*Work order:* Copy each line of the entries that includes the word "this".

------------------------------

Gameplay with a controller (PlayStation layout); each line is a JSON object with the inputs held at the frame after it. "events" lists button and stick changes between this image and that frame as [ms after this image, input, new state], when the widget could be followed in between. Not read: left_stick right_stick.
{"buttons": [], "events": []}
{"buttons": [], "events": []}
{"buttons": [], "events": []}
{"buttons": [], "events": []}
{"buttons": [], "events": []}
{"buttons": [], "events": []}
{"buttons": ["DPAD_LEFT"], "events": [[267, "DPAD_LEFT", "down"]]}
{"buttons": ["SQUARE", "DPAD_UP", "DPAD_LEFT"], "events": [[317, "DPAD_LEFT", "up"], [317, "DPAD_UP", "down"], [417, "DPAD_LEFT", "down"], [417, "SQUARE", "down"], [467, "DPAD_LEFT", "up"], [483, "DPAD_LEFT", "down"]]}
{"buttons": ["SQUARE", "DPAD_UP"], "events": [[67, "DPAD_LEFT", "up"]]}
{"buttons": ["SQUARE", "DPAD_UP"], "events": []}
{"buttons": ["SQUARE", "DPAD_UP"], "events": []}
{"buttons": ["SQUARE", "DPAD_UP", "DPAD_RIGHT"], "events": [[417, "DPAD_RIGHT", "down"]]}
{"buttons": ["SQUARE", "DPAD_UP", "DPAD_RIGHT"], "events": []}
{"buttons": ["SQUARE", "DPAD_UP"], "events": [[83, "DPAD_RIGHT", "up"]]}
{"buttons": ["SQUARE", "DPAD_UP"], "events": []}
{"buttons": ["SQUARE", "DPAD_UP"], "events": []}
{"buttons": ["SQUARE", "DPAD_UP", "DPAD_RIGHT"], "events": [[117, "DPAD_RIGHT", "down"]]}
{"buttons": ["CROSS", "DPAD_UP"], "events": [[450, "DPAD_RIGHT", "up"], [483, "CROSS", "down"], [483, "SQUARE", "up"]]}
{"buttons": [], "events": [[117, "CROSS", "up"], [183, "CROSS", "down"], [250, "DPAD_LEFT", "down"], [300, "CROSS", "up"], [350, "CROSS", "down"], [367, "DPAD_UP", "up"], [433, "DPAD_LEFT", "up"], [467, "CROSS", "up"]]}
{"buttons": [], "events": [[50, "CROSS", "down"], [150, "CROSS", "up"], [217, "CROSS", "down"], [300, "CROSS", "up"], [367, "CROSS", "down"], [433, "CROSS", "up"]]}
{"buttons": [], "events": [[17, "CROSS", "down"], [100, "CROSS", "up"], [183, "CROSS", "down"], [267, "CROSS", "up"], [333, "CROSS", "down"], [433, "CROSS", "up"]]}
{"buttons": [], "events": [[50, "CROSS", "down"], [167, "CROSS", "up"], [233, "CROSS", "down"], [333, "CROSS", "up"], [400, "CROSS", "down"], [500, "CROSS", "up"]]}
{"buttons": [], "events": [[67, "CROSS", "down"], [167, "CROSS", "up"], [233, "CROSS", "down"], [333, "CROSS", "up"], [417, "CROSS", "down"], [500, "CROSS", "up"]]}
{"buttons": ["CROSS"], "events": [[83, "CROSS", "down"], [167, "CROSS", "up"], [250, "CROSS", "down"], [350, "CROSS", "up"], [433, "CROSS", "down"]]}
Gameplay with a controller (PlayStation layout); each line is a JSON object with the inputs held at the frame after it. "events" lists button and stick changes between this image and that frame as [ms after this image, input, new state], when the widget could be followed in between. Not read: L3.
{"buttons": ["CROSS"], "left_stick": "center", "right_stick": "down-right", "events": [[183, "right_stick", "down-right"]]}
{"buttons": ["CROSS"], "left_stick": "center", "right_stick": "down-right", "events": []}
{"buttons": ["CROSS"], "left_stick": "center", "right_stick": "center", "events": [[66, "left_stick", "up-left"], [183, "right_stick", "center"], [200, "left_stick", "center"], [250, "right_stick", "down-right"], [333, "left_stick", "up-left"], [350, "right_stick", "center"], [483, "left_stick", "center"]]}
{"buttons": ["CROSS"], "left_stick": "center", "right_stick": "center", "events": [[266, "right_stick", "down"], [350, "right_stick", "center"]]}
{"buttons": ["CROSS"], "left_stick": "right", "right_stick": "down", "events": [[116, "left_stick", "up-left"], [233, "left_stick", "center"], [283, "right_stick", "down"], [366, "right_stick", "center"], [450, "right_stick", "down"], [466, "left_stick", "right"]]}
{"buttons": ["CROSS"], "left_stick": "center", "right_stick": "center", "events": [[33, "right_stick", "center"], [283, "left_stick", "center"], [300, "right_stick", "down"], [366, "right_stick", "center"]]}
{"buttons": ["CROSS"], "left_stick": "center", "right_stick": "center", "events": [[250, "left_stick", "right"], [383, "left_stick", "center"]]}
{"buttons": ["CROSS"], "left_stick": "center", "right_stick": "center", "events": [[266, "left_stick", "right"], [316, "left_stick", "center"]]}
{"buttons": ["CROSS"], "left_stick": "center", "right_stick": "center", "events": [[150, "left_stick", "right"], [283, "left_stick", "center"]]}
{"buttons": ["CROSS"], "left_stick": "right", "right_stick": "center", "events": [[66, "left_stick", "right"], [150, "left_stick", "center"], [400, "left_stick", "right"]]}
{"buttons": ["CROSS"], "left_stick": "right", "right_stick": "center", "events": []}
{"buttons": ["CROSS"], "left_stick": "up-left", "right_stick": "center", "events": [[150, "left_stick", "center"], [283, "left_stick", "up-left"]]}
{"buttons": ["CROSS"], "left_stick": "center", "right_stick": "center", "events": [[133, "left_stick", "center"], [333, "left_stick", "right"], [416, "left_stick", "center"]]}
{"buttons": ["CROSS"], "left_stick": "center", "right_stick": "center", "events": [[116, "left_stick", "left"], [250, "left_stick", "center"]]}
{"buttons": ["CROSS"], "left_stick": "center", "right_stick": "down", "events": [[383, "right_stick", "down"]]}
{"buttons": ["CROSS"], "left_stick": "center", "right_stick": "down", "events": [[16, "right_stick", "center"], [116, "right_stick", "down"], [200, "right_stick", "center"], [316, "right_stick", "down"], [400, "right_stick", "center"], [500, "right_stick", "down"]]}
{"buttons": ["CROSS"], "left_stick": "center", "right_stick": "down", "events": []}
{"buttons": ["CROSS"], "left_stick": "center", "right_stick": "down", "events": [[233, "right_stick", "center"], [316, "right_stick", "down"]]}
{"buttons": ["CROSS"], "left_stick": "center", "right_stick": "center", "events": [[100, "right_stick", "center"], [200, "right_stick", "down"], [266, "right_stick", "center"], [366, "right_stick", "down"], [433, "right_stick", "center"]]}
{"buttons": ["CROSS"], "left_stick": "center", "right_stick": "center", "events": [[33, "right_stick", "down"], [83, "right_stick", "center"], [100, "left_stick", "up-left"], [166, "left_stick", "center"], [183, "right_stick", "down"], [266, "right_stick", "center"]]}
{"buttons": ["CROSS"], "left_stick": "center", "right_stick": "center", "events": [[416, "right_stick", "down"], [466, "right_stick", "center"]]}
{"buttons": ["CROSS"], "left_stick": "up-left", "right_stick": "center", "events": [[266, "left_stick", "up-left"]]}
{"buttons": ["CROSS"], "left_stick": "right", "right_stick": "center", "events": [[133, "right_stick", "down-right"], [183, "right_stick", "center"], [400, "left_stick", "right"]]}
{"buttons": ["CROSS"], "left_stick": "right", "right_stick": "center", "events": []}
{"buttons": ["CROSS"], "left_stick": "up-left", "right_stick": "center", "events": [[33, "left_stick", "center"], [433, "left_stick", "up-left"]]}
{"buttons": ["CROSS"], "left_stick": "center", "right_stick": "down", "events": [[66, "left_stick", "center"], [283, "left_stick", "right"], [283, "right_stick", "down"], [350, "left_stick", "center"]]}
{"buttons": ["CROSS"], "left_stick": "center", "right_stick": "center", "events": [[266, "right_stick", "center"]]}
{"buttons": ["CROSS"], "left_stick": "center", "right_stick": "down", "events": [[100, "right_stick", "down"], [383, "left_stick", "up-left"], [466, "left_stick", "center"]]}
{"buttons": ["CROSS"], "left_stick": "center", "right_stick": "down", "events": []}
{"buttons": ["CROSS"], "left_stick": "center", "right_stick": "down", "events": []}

------------------------------

*Solution below:*
Gameplay with a controller (PlayStation layout); each line is a JSON object with the inputs held at the frame after it. "events" lists button and stick changes between this image and that frame as [ms after this image, input, new state], when the widget could be followed in between. Not read: left_stick right_stick.
Gameplay with a controller (PlayStation layout); each line is a JSON object with the inputs held at the frame after it. "events" lists button and stick changes between this image and that frame as [ms after this image, input, new state], when the widget could be followed in between. Not read: L3.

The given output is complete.